Text for analysis:
━━━━━━━━━━━━━━━━
When it comes to machine learning and computers being able to learn and recognize patterns--similar to what our brains do, (which is why ML/AI fields are so related to the neuroscience!) we want to be able to increase the accuracy and efficiency of our prediction algorithm. This is so that the prediction gets better and better, closer to the target value we are aiming towards achieving.
Let's compare this situation to a more human-related real life scenario. Suppose you are studying for an exam. You have a set study plan, and followed the points in your plan to prepare. Unfortunately, you weren't too satisfied with your result, since your exam result was way off the targeted score you wanted to achieve. So, what do you do? Well, you would want to make some adjustments to your study plan in order to prepare for your next exam effectively and efficiently.
You would want to make adjustments based on what you think you should have worked on more, i.e. covering more broad topics next time, reading over applications, practicing more problems..etc. You are doing this because you learned from your past experience, and are making some changes to perform better, and get a better result.
This is exactly what optimization in machine learning is all about. It's about making these small adjustments to see if an algorithm's accuracy is improving. The algorithm wants to get as close to the target value, and optimization techniques can allow us to choose and make adjustments to our paramaters of our machine learning model (also known as the weights), so the algorithm performs better next time.
One of the most well known optimization methods used today is called the Stochastic Gradient Descent, (or SGD in short). How does this method work, and what certain adjustments does it make to our algorithm?
Before we add the word "Stochastic"
Before we dive into what Stochastic Gradient Descent is, lets take a look at what the term "Gradient Descent" means.
When we want to increase the accuracy of a machine learning algorithm, we are looking for our error difference. What is the difference betweeen the target value and the predicted value from our model?
Let's say we had a model that outputs a numerical real valued number based on some arbitrary inputs. The predicted value (the value that is produced based on the model parameters) is 1.45. The actual target value is 3.32. This doesn't look that much of a good 'learning'-based model, since the target and predicted values aren't too close. The error difference is then 3.32-1.45 = 1.87. We want the target value to be close to the actual value, so how do we get a good understanding of whether the algorithm is functioning terribly or well?
━━━━━━━━━━━━━━━━
Written task:
Extend the explanation of gradient descent above, picking up right after its final question.

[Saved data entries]
━━━━━━━━━━━━━━━━
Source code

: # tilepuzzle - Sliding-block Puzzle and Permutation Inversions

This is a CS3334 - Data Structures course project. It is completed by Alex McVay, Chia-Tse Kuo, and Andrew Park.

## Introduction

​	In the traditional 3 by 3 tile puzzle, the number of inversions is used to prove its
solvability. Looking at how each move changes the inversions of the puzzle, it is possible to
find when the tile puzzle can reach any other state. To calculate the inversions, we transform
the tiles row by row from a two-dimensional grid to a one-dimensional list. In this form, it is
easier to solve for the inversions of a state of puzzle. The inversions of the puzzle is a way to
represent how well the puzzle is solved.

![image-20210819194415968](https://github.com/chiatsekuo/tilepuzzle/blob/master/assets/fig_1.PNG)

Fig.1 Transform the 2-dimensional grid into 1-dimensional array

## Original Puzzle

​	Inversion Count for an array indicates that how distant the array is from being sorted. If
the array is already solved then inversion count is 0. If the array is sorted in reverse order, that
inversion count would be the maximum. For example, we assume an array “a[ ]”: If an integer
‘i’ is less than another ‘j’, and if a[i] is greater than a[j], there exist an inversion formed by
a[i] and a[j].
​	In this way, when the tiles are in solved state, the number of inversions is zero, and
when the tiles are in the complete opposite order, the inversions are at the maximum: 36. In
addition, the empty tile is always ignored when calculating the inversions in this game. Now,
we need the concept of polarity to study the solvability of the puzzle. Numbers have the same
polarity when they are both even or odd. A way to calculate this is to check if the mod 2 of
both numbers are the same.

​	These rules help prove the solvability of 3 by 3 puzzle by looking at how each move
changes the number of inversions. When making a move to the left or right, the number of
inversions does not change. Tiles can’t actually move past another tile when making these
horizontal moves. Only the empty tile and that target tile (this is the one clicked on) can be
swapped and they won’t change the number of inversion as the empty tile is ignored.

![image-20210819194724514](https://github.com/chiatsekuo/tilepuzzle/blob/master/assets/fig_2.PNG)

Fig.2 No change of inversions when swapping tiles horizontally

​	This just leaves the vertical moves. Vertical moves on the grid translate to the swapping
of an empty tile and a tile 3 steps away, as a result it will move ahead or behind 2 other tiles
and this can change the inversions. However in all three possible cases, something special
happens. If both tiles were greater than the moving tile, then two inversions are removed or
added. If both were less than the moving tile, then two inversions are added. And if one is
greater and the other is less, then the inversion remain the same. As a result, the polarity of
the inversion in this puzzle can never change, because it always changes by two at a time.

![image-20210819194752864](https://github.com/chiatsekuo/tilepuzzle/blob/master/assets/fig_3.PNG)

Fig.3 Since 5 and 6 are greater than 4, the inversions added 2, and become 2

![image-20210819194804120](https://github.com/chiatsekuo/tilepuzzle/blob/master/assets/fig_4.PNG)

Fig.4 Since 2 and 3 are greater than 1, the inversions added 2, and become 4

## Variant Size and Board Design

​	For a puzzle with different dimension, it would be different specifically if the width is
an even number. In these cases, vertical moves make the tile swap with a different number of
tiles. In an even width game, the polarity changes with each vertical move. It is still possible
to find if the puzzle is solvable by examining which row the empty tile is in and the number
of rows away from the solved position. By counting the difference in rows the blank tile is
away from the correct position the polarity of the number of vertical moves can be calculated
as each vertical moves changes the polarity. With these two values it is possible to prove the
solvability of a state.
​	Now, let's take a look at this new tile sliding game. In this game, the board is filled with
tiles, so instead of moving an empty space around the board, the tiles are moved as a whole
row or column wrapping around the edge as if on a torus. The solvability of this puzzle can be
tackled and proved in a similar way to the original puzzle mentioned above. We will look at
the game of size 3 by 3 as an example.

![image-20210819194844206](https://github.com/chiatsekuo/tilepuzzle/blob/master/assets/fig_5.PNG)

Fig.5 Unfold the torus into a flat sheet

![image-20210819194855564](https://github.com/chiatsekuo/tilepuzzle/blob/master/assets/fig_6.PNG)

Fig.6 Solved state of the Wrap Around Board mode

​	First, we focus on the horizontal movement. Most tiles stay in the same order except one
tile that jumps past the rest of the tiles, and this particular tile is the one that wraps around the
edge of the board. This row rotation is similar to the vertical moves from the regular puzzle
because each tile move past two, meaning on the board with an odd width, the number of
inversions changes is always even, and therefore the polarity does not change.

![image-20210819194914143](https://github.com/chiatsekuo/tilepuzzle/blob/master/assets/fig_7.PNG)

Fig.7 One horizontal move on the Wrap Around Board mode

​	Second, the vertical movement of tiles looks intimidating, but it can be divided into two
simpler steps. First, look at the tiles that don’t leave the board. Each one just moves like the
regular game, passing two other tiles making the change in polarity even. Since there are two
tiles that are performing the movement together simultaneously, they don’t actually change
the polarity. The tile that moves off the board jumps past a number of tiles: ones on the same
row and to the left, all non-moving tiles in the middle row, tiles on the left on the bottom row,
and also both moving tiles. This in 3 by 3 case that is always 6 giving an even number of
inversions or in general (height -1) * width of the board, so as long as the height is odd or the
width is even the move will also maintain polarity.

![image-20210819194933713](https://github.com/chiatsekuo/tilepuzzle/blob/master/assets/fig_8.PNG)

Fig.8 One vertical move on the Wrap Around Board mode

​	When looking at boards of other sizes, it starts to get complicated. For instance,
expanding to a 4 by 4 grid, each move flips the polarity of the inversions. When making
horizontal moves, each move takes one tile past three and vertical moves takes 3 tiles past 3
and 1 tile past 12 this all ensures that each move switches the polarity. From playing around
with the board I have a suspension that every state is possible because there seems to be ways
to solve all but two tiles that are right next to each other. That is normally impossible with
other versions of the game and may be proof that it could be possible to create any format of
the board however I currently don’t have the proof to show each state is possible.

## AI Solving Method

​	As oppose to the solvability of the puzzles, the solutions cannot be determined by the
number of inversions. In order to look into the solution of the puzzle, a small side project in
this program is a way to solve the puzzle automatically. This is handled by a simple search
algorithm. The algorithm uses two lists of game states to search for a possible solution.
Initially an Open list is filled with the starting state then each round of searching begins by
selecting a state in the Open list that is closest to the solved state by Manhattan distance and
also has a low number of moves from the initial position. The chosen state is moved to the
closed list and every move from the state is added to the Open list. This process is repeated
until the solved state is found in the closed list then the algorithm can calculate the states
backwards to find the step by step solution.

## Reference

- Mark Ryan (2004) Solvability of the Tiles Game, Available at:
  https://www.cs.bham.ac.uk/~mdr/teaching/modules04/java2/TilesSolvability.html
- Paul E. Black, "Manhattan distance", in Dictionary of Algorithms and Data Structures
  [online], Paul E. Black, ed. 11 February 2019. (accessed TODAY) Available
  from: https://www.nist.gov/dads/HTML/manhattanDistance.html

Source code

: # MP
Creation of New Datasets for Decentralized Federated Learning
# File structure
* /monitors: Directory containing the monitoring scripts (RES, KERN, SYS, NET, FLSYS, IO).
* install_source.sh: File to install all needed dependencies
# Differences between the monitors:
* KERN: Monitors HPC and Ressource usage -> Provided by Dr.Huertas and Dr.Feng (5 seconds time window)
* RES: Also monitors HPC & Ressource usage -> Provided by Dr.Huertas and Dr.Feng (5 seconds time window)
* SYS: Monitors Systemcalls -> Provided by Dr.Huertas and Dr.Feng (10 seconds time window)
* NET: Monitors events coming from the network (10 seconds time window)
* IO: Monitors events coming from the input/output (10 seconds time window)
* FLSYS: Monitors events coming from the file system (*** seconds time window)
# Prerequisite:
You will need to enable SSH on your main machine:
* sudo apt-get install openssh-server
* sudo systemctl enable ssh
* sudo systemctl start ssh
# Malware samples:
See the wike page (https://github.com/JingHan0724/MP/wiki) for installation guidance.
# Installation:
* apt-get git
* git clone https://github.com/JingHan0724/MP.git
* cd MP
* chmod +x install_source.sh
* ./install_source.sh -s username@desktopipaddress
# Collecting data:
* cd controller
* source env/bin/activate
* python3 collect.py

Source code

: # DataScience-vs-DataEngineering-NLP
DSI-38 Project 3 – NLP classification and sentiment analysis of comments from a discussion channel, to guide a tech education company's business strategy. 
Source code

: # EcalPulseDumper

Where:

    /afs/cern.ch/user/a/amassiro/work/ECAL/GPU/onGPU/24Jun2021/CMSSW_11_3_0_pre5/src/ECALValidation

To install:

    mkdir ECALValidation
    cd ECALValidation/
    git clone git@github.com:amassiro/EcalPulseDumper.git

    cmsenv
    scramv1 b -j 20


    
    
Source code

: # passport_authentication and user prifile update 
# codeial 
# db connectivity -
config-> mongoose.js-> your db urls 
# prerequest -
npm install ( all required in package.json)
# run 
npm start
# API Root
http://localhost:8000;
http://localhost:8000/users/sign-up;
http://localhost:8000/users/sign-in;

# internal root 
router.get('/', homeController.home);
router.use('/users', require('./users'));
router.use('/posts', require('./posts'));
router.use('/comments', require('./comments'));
━━━━━━━━━━━━━━━━
Written response:
We can use a Cost Function to analyze the model's ability to understand and learn patterns and relationships between inputs and outputs. A cost function is usually a function of the error difference, and our goal in machine learning problems is to MINIMIZE the cost function. There are many cost functions we can use to optimize models. Examples are Mean Squared Error (MSE), Mean Absolute Error (MAE), and a lot of other more math-heavy trickier ones :)
Now we might be thinking--why can't we just work with our error difference and minimize our error difference itself? Why do we have to work with a cost function? Our error function can also be negative--in this case it is 'minimized' in terms of the value, BUT, there still exists a huge difference between our predicted and actual values. So this is why we are going to instead focus on some function of our error, rather than just the error itself.
For instance, if we are focusing on improving a single linear neuron's output prediction, (in a neural network), we will want to obtain a set of weights which will minimize the cost function. This means we will have to find the minima of the function--where is the lowest point of this particular function?
This neuron has three inputs and 3 associated weights for each feature. The output is then the dot product of the weights and inputs, which is then passed into an activation function, such as ReLU. Now, how would we essentially train our model to adjust our weight parameters to improve the accuracy? Since we use functions to get to the output of this neuron, we need to do just the opposite to backpropagate, i.e. go back change the weight parameters to perform better. This means we are gonna get into derivatives.
So we know that our cost function is technically a function of the weights, since computing the difference between the target and predicted value involves the predicted value, which involves the dot product of the weights and inputs. The main goal of gradient descent is to use the gradient to iteratively decrease the function of weights/cost function such that we find a set of weights for where the accuracy is maximized.
The Gradient and the Descent
We can first set arbitrary values to our weights, for instance, starting from 0. Then, from that point, we need to find out which direction to go towards in order to reach the minimum value of the cost function. The gradient of the cost function tells us exactly that. The gradient, also denoted with a upside down triangle, represents the slope of the function with respect to each weight. The gradient of the cost function is basically a vector of partial derivatives with respect to each weight (ex. w1, w2,..etc).
*Note: We are assumming this cost function is a strictly convex function, i.e. a function which has no more than 1 minimum point.*
When we are updating our weights, we subtract the gradient multiplied by the step size with the old set of weights. The w in the equation above is basically a vector of weights, in this case a vector of two weights w1, w2. The gradient is also a vector with the partial derivatives with respect to w1, w2. This process of updating the weights iteratively happens until the gradient is at or at most close to 0 (this will indicate it's at a minima).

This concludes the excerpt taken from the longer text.